- _DIRECTIONS_
Transcribe everything from the start of the material down to the line containing "permanence ?", with both ends included, keeping each line unchanged.

Excerpts from a dataset:
*** Block opens ***

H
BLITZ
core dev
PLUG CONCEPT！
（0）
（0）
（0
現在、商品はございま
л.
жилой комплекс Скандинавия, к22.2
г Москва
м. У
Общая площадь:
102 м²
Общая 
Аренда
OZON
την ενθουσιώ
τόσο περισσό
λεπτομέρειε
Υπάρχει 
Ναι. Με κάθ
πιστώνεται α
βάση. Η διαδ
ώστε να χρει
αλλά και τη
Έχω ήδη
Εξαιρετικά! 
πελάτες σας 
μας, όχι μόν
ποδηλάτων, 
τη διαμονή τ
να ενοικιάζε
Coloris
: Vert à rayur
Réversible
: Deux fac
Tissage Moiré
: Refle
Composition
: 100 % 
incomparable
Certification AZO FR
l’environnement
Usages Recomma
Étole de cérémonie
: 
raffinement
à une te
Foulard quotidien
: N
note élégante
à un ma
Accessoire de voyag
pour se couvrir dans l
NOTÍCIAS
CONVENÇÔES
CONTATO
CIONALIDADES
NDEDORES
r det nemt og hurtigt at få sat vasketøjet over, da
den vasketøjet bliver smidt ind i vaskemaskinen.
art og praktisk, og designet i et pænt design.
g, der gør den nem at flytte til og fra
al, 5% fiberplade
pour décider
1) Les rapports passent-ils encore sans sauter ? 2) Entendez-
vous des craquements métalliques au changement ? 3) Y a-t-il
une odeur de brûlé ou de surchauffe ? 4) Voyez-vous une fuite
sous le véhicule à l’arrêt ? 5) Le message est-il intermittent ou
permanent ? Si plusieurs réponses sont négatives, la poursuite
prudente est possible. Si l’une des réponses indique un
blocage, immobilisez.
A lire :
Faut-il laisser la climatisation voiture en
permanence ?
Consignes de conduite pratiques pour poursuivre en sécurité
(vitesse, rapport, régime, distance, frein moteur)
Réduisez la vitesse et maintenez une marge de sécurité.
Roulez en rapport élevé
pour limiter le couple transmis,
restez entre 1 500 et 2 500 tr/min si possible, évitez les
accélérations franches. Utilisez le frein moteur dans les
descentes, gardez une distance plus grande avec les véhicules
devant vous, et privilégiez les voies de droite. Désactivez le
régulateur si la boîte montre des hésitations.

*** Block closes ***

- _SOLUTION FOR THIS PROBLEM_
H
BLITZ
core dev
PLUG CONCEPT！
（0）
（0）
（0
現在、商品はございま
л.
жилой комплекс Скандинавия, к22.2
г Москва
м. У
Общая площадь:
102 м²
Общая 
Аренда
OZON
την ενθουσιώ
τόσο περισσό
λεπτομέρειε
Υπάρχει 
Ναι. Με κάθ
πιστώνεται α
βάση. Η διαδ
ώστε να χρει
αλλά και τη
Έχω ήδη
Εξαιρετικά! 
πελάτες σας 
μας, όχι μόν
ποδηλάτων, 
τη διαμονή τ
να ενοικιάζε
Coloris
: Vert à rayur
Réversible
: Deux fac
Tissage Moiré
: Refle
Composition
: 100 % 
incomparable
Certification AZO FR
l’environnement
Usages Recomma
Étole de cérémonie
: 
raffinement
à une te
Foulard quotidien
: N
note élégante
à un ma
Accessoire de voyag
pour se couvrir dans l
NOTÍCIAS
CONVENÇÔES
CONTATO
CIONALIDADES
NDEDORES
r det nemt og hurtigt at få sat vasketøjet over, da
den vasketøjet bliver smidt ind i vaskemaskinen.
art og praktisk, og designet i et pænt design.
g, der gør den nem at flytte til og fra
al, 5% fiberplade
pour décider
1) Les rapports passent-ils encore sans sauter ? 2) Entendez-
vous des craquements métalliques au changement ? 3) Y a-t-il
une odeur de brûlé ou de surchauffe ? 4) Voyez-vous une fuite
sous le véhicule à l’arrêt ? 5) Le message est-il intermittent ou
permanent ? Si plusieurs réponses sont négatives, la poursuite
prudente est possible. Si l’une des réponses indique un
blocage, immobilisez.
A lire :
Faut-il laisser la climatisation voiture en
permanence ?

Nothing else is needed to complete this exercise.